No puedas aceptar nada más a no ser que te obligues a formularlo inmediatamente; hay demasiadas cosas y te arrastra la corriente. No vas a poder salir de este río hasta que llegues a su desembocadura. Es mejor que decidas libremente flotar en él que no que estés nadando continuamente contra corriente.


Un hombre dijo a su mujer: «llueve, tengo ganas de tener sueños agradables.» Comienzo de un relato de Surinam.


Todas las noches él iba allí. Ella le recibía amablemente. El se quedaba horas y horas. En un desierto de secretos destruidos la dejó tirada y se fue.


Tanto «gracia» como «rodilla» tienen la curvatura de la «n»*.


* N. T. Gracia: Gnade; rodilla: Knie.


Lo perdido que se encuentra en el otro que vive, resiste, le mira a uno, te habla; buscar en él tiene algo de desesperado: «¿dónde lo tienes?», le dice uno, «¿lo estás escondiendo?, ¿está ahí todavía?», y así uno inquiere y rebusca en vano y todo ha desaparecido en el fondo del mar; pero, doquiera que busques, no hay mar en el que haya podido desaparecer; y ya no hay nada importante excepto esta búsqueda; es la búsqueda de la nada en la que uno, en el otro, se ha convertido.
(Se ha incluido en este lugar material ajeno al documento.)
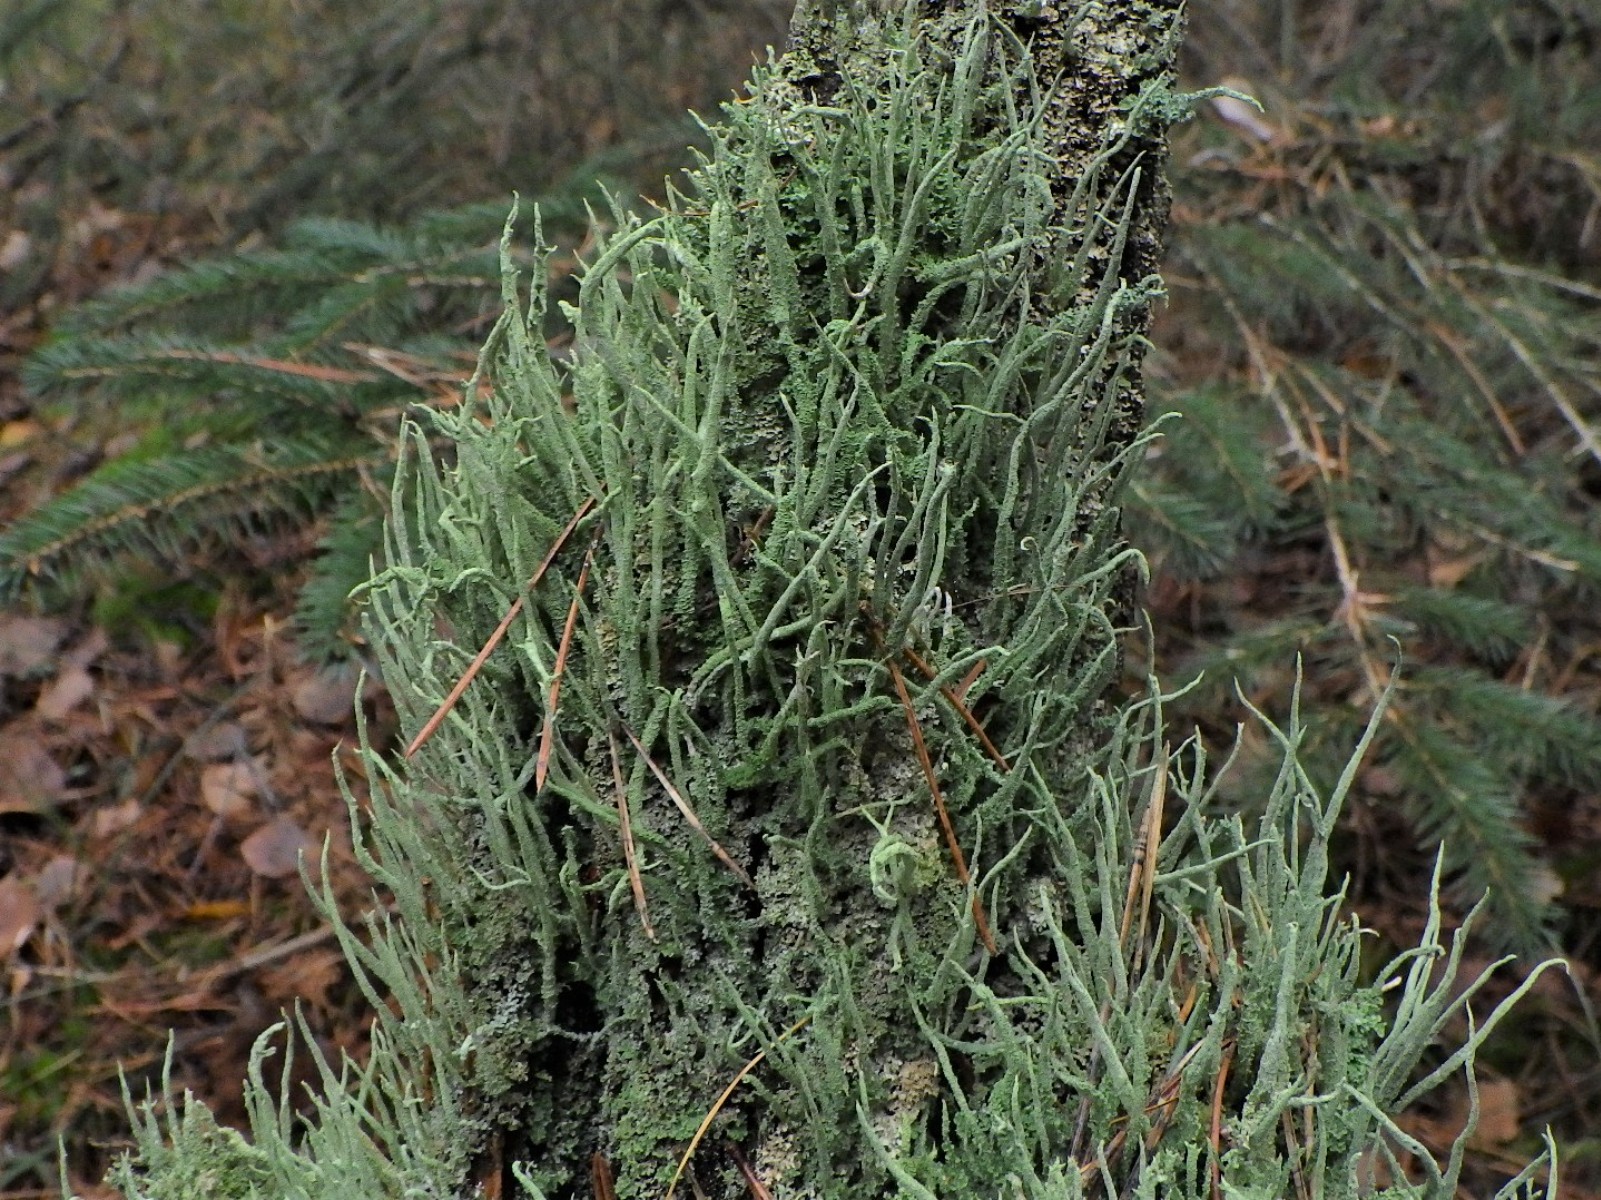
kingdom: Fungi
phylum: Ascomycota
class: Lecanoromycetes
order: Lecanorales
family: Cladoniaceae
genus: Cladonia
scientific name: Cladonia glauca
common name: grågrøn bægerlav
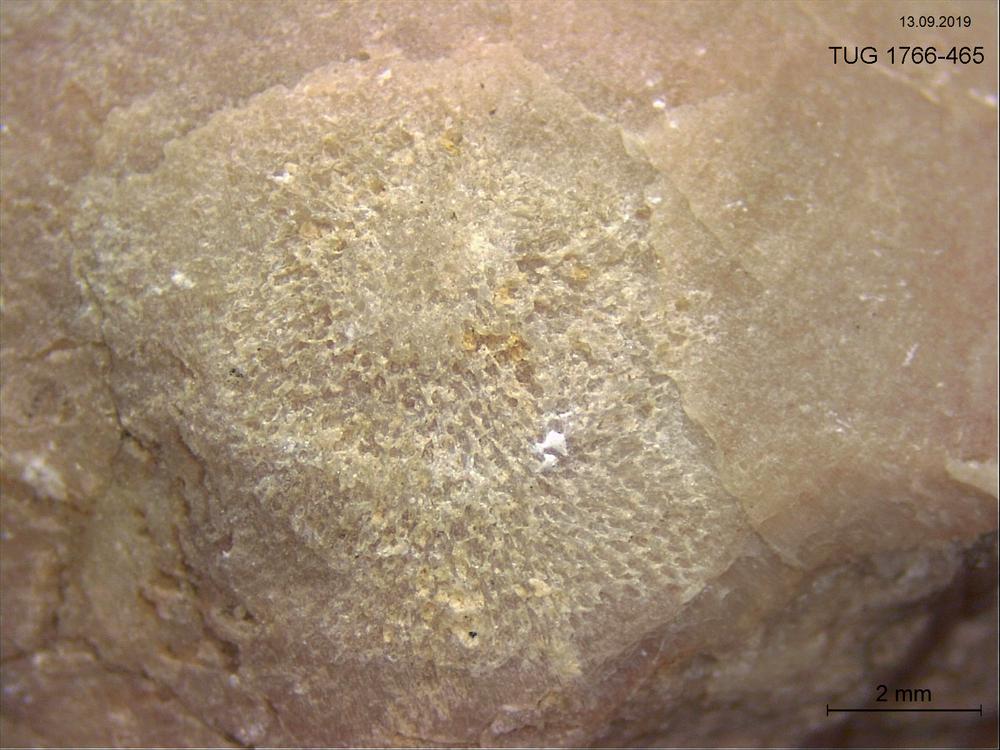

El Restaurador. Cruce de actor y arqueólogo. Tiene que representar el papel del pintor cuyo cuadro restaura. Al ir quitando capa tras capa cautelosamente y cuidando muy bien de no cambiar nada, al fin llega al cuadro de aquel cuyo papel está representando. Su respeto se entrevera con sus esperanzas. Pero además no está pasivo: tiene mucho en su mano. Cuanto más reconstruya lo que apenas es reconocible, tanto mayor será su éxito como arqueólogo. Esta dimensión humilde de su ser puede, de repente, cambiar y tomar el signo contrario cuando da rienda suelta a su arbitrio y presenta según sus conjeturas aquello que en realidad ya no se puede completar. Puede que, al final, confíe tanto en sí mismo que llegue a inventar cuadros enteros, pero en esto jamás dejará de estar representando un papel que ha aceptado, como la inmensa mayoría de actores que no son dramaturgos.

Las metamorfosis del restaurador están prescritas; la Historia del Arte contiene la lista completa de sus personajes; él no añade ninguno nuevo. Acepta incluso su jerarquía: en los grandes nombres es donde invierte mayor respeto.